Они встречались почти каждый день – обычно во время прогулок Ирины; это входило в курс рекомендованного ей лечения. Амадеус начал интересоваться и вскоре много узнал о туберкулезе и методах борьбы с ним. Санаторий не был таким уж малосимпатичным местом, говорила ему Ирина, – он куда лучше, чем подобные заведения в других странах. Еды было предостаточно – но всегда строго в одно и то же время, и повар не отличался полетом воображения. Говоря попросту, есть это было скучно. Что же касается самого лечения, то оно заключалось, в основном, в отдыхе и частом и длительном, и оттого надоедавшем, измерении температуры, и неутомительных прогулках – если она чувствовала себя сносно, и погода позволяла.
– Ты уверена, что нельзя гулять в такую погоду? – спросил ее как-то в полдень Амадеус, когда они бродили под мягко падавшим снегом вокруг катка в Давос Плаце.

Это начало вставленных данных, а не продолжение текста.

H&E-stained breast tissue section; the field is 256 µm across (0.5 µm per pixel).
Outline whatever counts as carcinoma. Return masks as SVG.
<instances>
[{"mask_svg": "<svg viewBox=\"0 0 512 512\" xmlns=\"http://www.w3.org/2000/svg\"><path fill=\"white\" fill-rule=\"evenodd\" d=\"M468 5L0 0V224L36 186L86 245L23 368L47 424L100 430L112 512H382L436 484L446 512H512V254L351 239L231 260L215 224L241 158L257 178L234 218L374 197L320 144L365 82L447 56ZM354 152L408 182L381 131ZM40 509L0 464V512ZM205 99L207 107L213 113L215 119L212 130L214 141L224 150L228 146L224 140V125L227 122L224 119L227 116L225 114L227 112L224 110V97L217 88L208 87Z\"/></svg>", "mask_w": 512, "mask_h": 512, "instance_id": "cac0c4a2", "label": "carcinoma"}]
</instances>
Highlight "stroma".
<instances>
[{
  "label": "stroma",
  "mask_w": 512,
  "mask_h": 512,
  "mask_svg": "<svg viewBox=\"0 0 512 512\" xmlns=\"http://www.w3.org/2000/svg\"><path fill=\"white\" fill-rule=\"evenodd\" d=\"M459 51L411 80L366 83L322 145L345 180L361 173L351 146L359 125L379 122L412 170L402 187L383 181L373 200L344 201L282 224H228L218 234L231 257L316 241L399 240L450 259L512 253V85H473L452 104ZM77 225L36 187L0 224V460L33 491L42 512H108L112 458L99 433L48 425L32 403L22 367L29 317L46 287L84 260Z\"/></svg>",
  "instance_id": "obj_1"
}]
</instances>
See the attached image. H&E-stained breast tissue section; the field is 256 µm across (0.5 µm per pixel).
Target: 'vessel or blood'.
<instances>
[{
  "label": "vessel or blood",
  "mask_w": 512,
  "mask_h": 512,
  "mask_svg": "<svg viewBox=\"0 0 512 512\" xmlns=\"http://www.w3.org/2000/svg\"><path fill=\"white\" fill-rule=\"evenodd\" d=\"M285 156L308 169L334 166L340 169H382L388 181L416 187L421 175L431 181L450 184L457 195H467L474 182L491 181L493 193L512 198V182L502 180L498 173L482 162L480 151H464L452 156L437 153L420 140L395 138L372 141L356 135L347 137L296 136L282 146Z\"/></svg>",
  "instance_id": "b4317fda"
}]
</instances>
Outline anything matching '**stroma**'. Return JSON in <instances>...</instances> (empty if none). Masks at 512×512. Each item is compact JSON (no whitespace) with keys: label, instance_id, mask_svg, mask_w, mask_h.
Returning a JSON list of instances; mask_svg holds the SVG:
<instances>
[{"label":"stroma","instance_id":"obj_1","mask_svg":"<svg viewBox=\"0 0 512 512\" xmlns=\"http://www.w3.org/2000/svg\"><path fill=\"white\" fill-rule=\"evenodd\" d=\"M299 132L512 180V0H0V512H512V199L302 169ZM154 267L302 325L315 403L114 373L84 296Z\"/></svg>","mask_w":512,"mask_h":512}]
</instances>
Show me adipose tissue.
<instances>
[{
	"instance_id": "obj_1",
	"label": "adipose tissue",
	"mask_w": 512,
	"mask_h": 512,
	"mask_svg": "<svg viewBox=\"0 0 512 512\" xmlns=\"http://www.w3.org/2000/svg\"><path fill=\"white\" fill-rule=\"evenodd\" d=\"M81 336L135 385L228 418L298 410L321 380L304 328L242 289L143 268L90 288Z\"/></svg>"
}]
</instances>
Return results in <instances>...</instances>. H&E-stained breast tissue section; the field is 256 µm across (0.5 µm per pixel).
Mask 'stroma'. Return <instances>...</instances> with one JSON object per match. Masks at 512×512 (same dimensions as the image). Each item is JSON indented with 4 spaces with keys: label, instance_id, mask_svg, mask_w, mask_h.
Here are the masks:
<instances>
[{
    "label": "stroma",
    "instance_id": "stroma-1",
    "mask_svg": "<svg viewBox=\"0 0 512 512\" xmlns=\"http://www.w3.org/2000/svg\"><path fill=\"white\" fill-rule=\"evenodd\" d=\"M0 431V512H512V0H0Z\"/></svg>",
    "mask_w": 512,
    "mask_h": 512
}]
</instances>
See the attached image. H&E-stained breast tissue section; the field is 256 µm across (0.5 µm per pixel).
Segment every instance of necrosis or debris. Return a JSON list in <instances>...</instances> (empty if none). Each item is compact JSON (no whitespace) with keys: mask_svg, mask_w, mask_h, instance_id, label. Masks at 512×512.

– Нельзя! Так сказал бы профессор Людвиг, – ответила Ирина с огоньком в глазах. – Но уж я-то лучше знаю свое тело и свое настроение – куда лучше, чем любой врач. И вот что я скажу: если я не буду выходить наружу, когда захочу, я просто завяну.
– Но что они все-таки делают здесь для тебя? Кроме всяких запретов и советов? – хотел он знать. – Сдается мне, что вообще ничего – и ждут, что ты сама поправишься. Как они собираются тебя лечить?
– Нет уж, спасибо, – Ирина состроила гримаску. – Конечно, полным-полно всяких методов так называемого лечения – этих жутких медицинских штучек. Однажды они ввели Софье кровь бедных маленьких кроликов, зараженных туберкулезом от людей и коров. Теперь, я слышала, вакцину берут от черепах.
Она улыбнулась.
– Все это кажется таким диким – все равно что хвататься за соломинку, – она замолчала, и лицо ее помрачнело. – Когда Софье стало еще хуже, они сжали одно ее легкое в надежде, что оно сможет отдохнуть и поправиться. Они кололи ее опять и опять своими огромными иглами, только мучая Софью. Все напрасно.